--- Text Enclosed Below ---

Important: This documentation covers Yarn 1 (Classic).
For Yarn 2+ docs and migration guide, see yarnpkg.com.

Package detail

linguist-js

Nixinova103.7kISC2.9.2TypeScript support: included

Analyse languages used in a folder. Powered by GitHub Linguist, although it doesn't need to be installed.

linguist, languages, language-analysis, language-analyzer

readme

Latest version Last updated npm downloads

LinguistJS

Analyses the languages of all files in a given folder or folders and collates the results.

Powered by github-linguist, although it doesn't need to be installed.

Install

Node.js must be installed to be able to use LinguistJS.

LinguistJS is available on npm as linguist-js.

Install locally using npm install linguist-js and import it into your code like so:

const linguist = require('linguist-js');

Or install globally using npm install -g linguist-js and run using the CLI command linguist or linguist-js.

linguist --help
linguist-js --help

Usage

LinguistJS contains one function which analyses a given folder or folders.

As an example, take the following file structure:

/
| src
| | cli.js 1kB
| | index.ts 2kB
| readme.md 3kB
| no-lang 10B
| x.pluginspec 10B

Running LinguistJS on this folder will return the following JSON:

{
  "files": {
    "count": 5,
    "bytes": 6020,
    "lines": {
        "total": 100,
        "content": 90,
        "code": 80,
    },
    "results": {
      "/src/index.ts": "TypeScript",
      "/src/cli.js": "JavaScript",
      "/readme.md": "Markdown",
      "/no-lang": null,
      "/x.pluginspec": "Ruby",
    },
    "alternatives": {
        "/x.pluginspec": ["XML"],
    },
  },
  "languages": {
    "count": 3,
    "bytes": 6010,
    "lines": {
        "total": 90,
        "content": 80,
        "code": 70,
    },
    "results": {
       "JavaScript": {
            "type": "programming",
            "bytes": 1000,
            "lines": { "total": 49, "content": 49, "code": 44 },
            "color": "#f1e05a"

--- End of Enclosed Text ---
--- Extracted data Enclosed Below ---

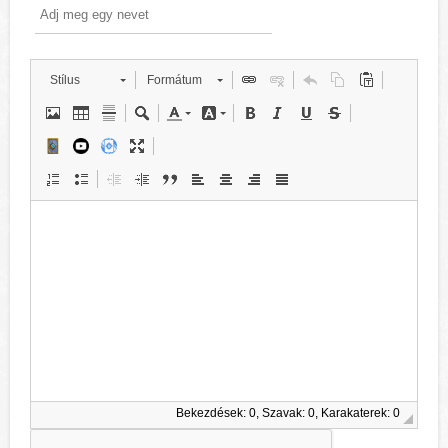
Stílus
Formátum
Bekezdések: 0, Szavak: 0, Karakaterek: 0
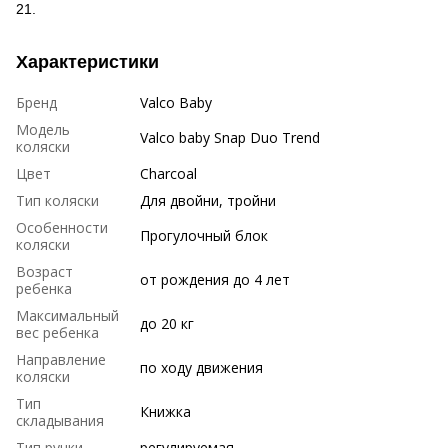
21.
Характеристики
Бренд
Valco Baby
Модель
Valco baby Snap Duo Trend
коляски
Цвет
Charcoal
Тип коляски
Для двойни, тройни
Особенности
Прогулочный блок
коляски
Возраст
от рождения до 4 лет
ребенка
Максимальный
до 20 кг
вес ребенка
Направление
по ходу движения
коляски
Тип
Книжка
складывания
Тип ручки
регулируемая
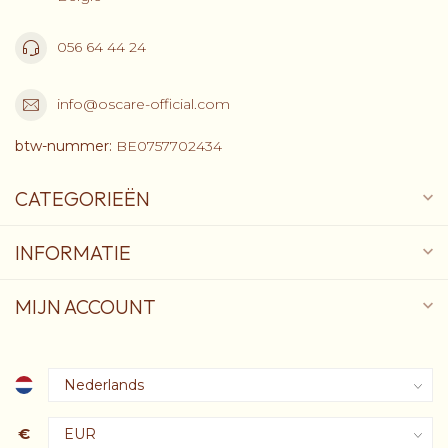
056 64 44 24
info@oscare-official.com
btw-nummer:
BE0757702434
CATEGORIEËN
INFORMATIE
MIJN ACCOUNT
€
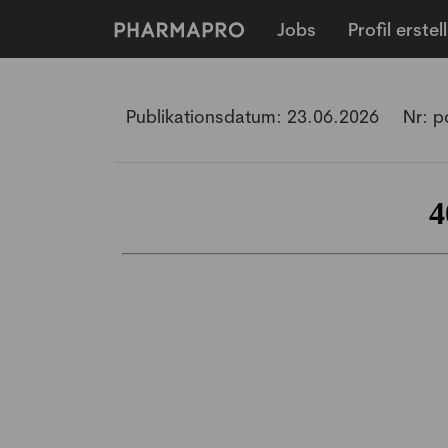
Jobs
Profil erstel
Publikationsdatum:
23.06.2026
Nr:
p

--- End of Enclosed Extracted data ---

§ Problems to work on:
1. Which file paths are listed in the "results" object under "files" in the example JSON on the linguist-js page?
2. Can you echo everything on the linguist-js page from "Nixinova103.7kISC2.9.2TypeScript support: included" down to "collates the results."?
3. Answer these questions from the linguist-js page:
(a) What must be installed to be able to use LinguistJS?
(b) What command installs LinguistJS globally?
(c) In the example JSON, what value is given for "count" under "languages"?
The rows are separate material and have no connection to the linguist-js page.

§ Responses by item number:
1.
/src/index.ts
/src/cli.js
/readme.md
/no-lang
/x.pluginspec

2.
Nixinova103.7kISC2.9.2TypeScript support: included

Analyse languages used in a folder. Powered by GitHub Linguist, although it doesn't need to be installed.

linguist, languages, language-analysis, language-analyzer

readme

Latest version Last updated npm downloads

LinguistJS

Analyses the languages of all files in a given folder or folders and collates the results.

3.
(a) Node.js
(b) npm install -g linguist-js
(c) 3